Harvard Medical School, US and Howard Hughes Medical Institute, US
Biography

Stephen Elledge is the Gregor Mendel Professor of Genetics and Medicine in the Department of Genetics at Harvard Medical School and the Department of Medicine at Brigham’s and Women’s Hospital and is an Investigator with the Howard Hughes Medical Institute. He received his B.S. degree in chemistry from the University of Illinois in 1978 and his Ph.D. degree in biology from the Massachusetts Institute of Technology in 1983. He performed post-doctoral studies in the Department of Biochemistry at Stanford University. He was on the faculty in the Department of Biochemistry at the Baylor College of medicine from 1989-2003 when he moved to Harvard Medical School.

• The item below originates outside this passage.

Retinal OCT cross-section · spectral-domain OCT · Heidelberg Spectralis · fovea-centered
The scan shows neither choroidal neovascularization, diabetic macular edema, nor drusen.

He has received many awards and was elected to the National Academy of Sciences in 2003. He was the recipient of the 2010 Dickson Prize in Medicine, the 2012 American Italian Cancer Foundation Prize, the 2013 Rosenstiel Award for Distinguished Work in the Basic Medical Sciences and the 2013 Gairdner Foundation International Award. Dr. Elledge’s research interests center on the study of proteins that regulate the cell cycle, ubiquitin mediated proteolysis He identified several key components of the basic cell cycle regulatory machinery including Cdk2, p21CIP1 and Beckwith-Weideman protein p57KIP2. His research also focuses on the proteins that safeguard the genome by monitoring the presence of DNA damage. He discovered what is known as the DNA damage response (DDR) pathway, a protein kinase cascade-based signal transduction pathway that senses DNA damage and orchestrates a complex response to promote repair of the damage. Dr. Elledge has also made significant contributions to the understanding of regulated protein stability through discovery with colleagues of the SCF pathway that controls the regulated ubiquitin-mediated proteolysis of key regulatory proteins. The SCF pathway has been shown to be of broad significance in cancer and biology in general. More recently, he has developed technologies to perform genetic screens in mammalian cells to explore genes that contribute to or combat cancer. Most recently, he has developed technologies to interrogate the humoral immune response.